Gereç ve Yöntemler: Perioperatif Hemşireler Topluluğunun (Association of perioperative Registered Nurses-AORN) güvenli CPMY hakkındaki önerilerinin bulunduğu rehber, kitaplar, makaleler ve çalışmalar incelenmiş ve ameliyathanede CPMY’nin nasıl yapılacağına ilişkin bir derleme hazırlanmıştır. Bu derlemenin kapsamına alınma kriterleri 1)Ulusal/uluslar arası hakemli bir dergide yayınlanmış, 2)CPMY sürecinin nasıl yapılacağına ilişkin kanıtları içeren, 3)Cerrahi hemşirelik ile CPMY’nin ilişkilendirildiği çalışmalar olarak belirlenmiştir. Bulgular: Yapılan literatür taraması sonucunda kurumlarda CPMY’nin nasıl gerçekleştirildiğine ilişkin pek az çalışma yapıldığı, son yıllarda üzerinde sıklıkla düşünülen ve geliştirilmeye çalışılan bir kavram olduğu, güvenli yapılmadığı takdirde hasta ve sağlık çalışanları için birçok sorunun gelişmesine yol açtığı belirlenmiştir.
Sonuç: Bu çalışmada ameliyathanede CPMY’nin hasta güvenliği ilkelerine uygun yapılmasına ilişkin öneriler yer almaktadır. Kurumsal politika, prosedür ve protokoller düzenlenirken her kurum hasta güvenliği standartlarını optimal düzeyde uygulayacak güvenli CPMY sağlanması için önlemler almalıdır. Tüm cerrahi süreçlerde kayıtlar doğru ve eksiksiz olarak tutulmalıdır. Güvenli CPMY’nin her aşamasında hasta ve çalışan güvenliği korunmalıdır.
Background: Surgical pathology material management (SPMM) is creating a important part of patient safety in operating room. Removed from patients surgical pathology materials (SPM) play a key role for diagnosis and correct treatment. When SPMM made effectively, a new intervention can need to be as psychological and physical for patient. While SPMM realized no take protector security precautions, health care workers possible to exposure blood, body fluids, chemical hazards and other potentially infection materials. Despite known importance of SPMM, it isn’t a level of ideal alpications about SPMM in Turkey and in the world. Aim: The aim of this study; prepared a review for guideline about how of SSPM. Material and Methods: A review that contain of recommendations for effectiveness SSPM prepared by Association of perioperative Registered Nurses-AORN, books, articlesand studies was reviewed and prepared a guideline about how of SPMM. In context of this guideline taken criteria designate as 1) It was published a scientific journal national/international with referee. 2) In context of scientifically evidences about how of SSPM process 3)It was correlated perioperative nursing with SPMM. Findings: The result of literature search was appointed a little od study about how of SPMM, in recent years it was determined that a concept frequently highlihted and being developed. Whenever it was done not effective, more problems reveals for patient and personnel.

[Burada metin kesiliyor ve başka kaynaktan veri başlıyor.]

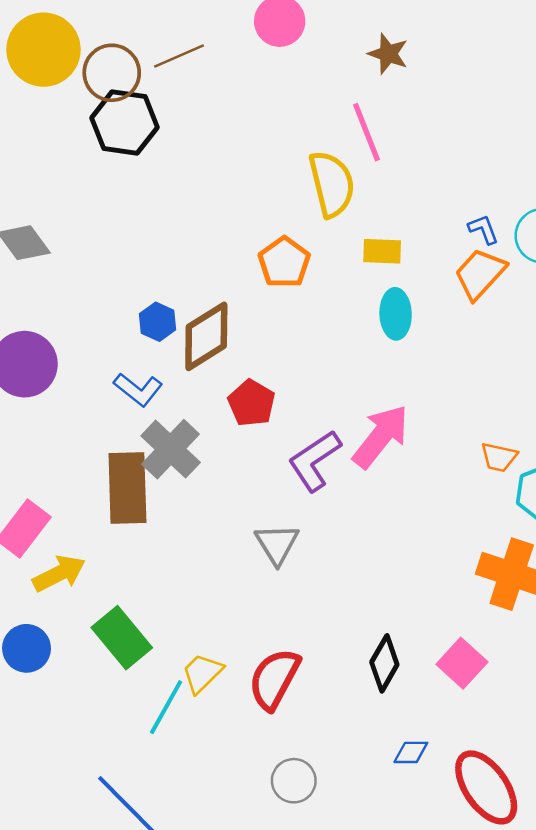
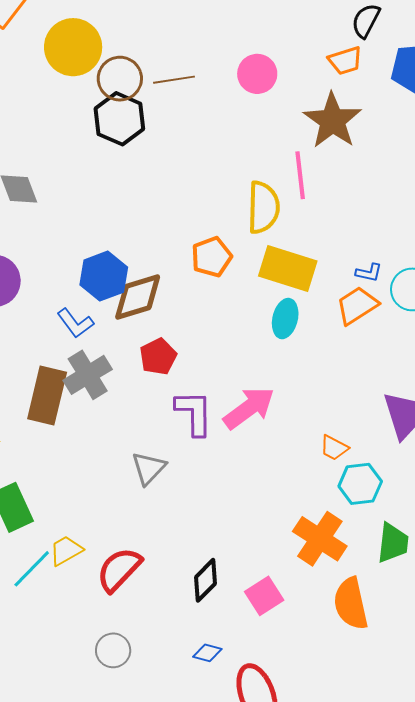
brown star: (388, 54) -> (333, 121), size x1.8
blue L-shape: (483, 229) -> (369, 273), turned 108
yellow rectangle: (382, 251) -> (288, 268), size x1.8
blue hexagon: (158, 322) -> (104, 276), size x1.6
purple L-shape: (315, 461) -> (194, 413), turned 108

Coclusion: In context of this study is located recommendations for interventions available patient safety in operating room. While the institutional policy, procedures, protochol was prepared, institutions can implement a level of optimal patient safety standards. Records should be to keep correct and no deficient on the perioperative process. Patient and personnel security should be protected every stage of SPMM.